Notre ami le castor
Le castor tient son nom du latin "castrari", qui signifie "se châtrer". Cette explication nous est transmise dans divers ouvrages du Moyen Age, comme les Ethymologies d'Isidore de Seville, le Physiologus, le Bestiaire de Philippe de Thaon, où le castor apparaît sous le nom de beuvron (de "biber", le castor gaulois, proche de "beaver", ou castor anglais, proche de "beauvoir", le castor de la Sorbonne lui-même très proche de Jean-Paul Sartre). Le castor est un animal très intelligent. Tellement intelligent qu'il enseigne parfois la philosophie. Le castor se construit sa cabane à l'écart de la civilisation. Sans doute a-t'il lu Walden ou la vie dans les bois de Henry David Thoreau. Le castor a eu l'infortune d'être un animal à la mode du XVIe au XVIIIe siècle. Il fut chassé dans le Nouveau Monde (cf Atala, François-René de Chateaubriand, 1805) et revendu aux européens pour sa peau, utilisée dans la fabrication de chapeaux. Au regard de nos naturalistes médiévaux, il est chassé pour une autre raison: ses testicules passent pour avoir des vertus curatives. Le castor, étant un animal très intelligent, se châtre lorsqu'il est traqué et jette ses testicules à ses poursuivants bipèdes. La castration est une opération délicate, qui vraissemblablement doit être douloureuse, sauf si elle est bien faite, ce qui prouve bien que le castor a fait des études de médecine. Les chasseurs laissent alors le castor castré vaquer à sa vie de chaste castor qui, nous allons le voir n'est pas sans péril. Car si le castor pèse entre 25 et 40 kilos, ses testicules, eux, ne doivent peser qu'une dizaine de grammes tout au plus, soit roupie de sansonnet. Et l'on conçoit que même le plus fin des chasseurs, s'il en est, ne puisse qu'ignorer si l'animal qu'il piste est déjà châtré ou non. Notre eunuque castor et néanmoins ami, ainsi poursuivi et n'ayant rien à envoyer dans son sillage qui puisse apaiser la frénésie de son redoutable prédateur assoifé par l'appât d'un gain substanciel, se retourne, sans peur, et montre au chasseur les preuves de sa virilité perdue. Et le chasseur s'en retourne, la queue, plate, entre les jambes.Ce long préambule éclaircira le sens de ce court extrait de La Cousine Bette, où il est question de népotisme et de nominations à des postes administratifs lucratifs. M. Hulot reçoit quelques précieux conseils d'un confident. Balzac se réfère avec beaucoup d'humour à nos bestiaires médiévaux:
"Ainsi, dans votre position, au lieu de demander au maréchal la place de M. Coquet pour M. Marneffe, je le prierais d'user de son influence pour me réserver le Conseil d'Etat en service ordinaire, où je mourrais tranquille; et , comme le castor, j'abandonnerais ma direction générale aux chasseurs".
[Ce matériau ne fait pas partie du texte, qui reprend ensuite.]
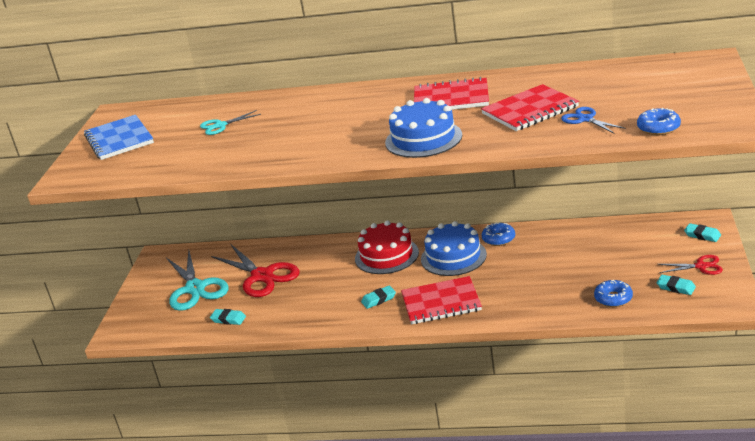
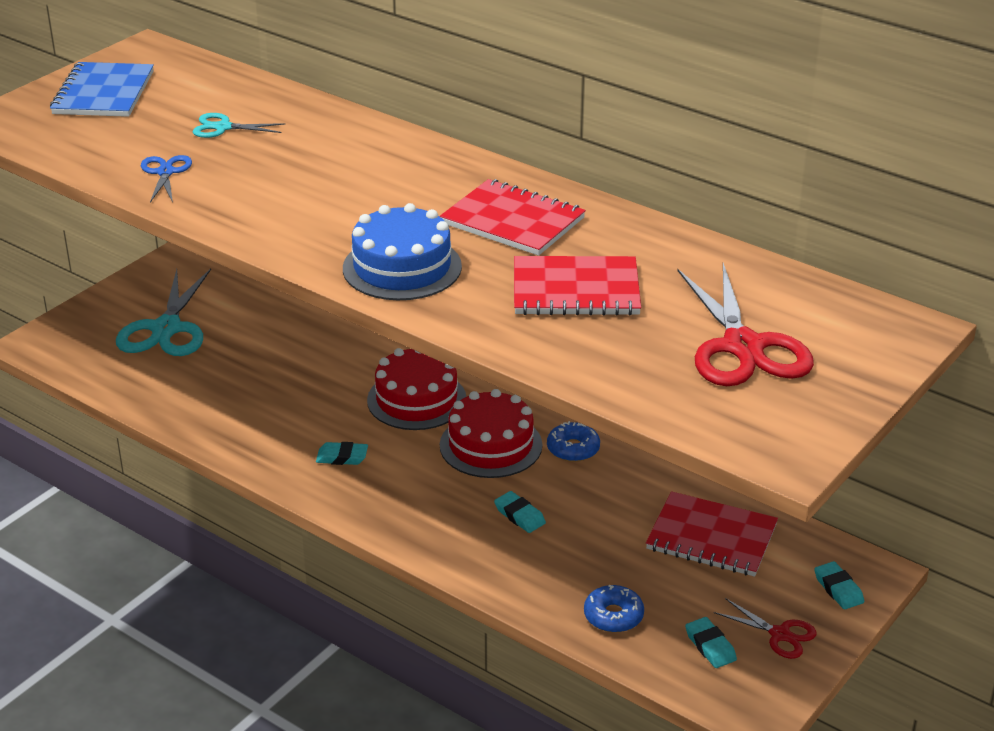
camera: 25 degrees right, 5 degrees up
(228, 319) = (158, 391): turquoise eraser -> turquoise eraser (519, 515)
(262, 276) = (252, 351): red scissors -> red scissors (743, 346)
(441, 302) = (406, 502): red notebook -> red notebook (711, 537)
(453, 257) = (491, 445): blue cake -> red cake
(585, 119) = (620, 340): blue scissors -> blue scissors (165, 172)
(658, 128) = (686, 404): blue donut -> none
La Cousine Bette, Honoré de Balzac, 1847.
L'utilisation du terme "direction générale" mise en parallèle avec l'attribut viril en dit long sur le contenu du livre, dont la trame n'est constituée que par des fils adultérins, des luttes d'amants, des mensonges de courtisanes. Si le sexe dicte leur conduite aux personnages de La Cousine Bette, il en va tout autrement pour notre ami le castor. C'est qu'il se fout de son premier sexe comme de sa chemise. En revanche, son Deuxième sexe semble avoir beaucoup plus d'intérêt. Je m'explique ainsi tant de désinvolture: le castoreum si prisé, encore utilisé de nos jours en parfumerie, ne s'extrait pas de la couille de castor. Il s'agit en fait d'une glande située sous la queue de notre cher ami… Comble de la bêtise humaine (et par-dessus tout de celle du chasseur)! Disons-le, le castor, quand il nous jette ses testicules à la figure et se garde pour lui son bien le plus précieux, ce castoreum, nous prend (et surtout le chasseur) pour ce que nous sommes face à sa grande intelligence: des cons.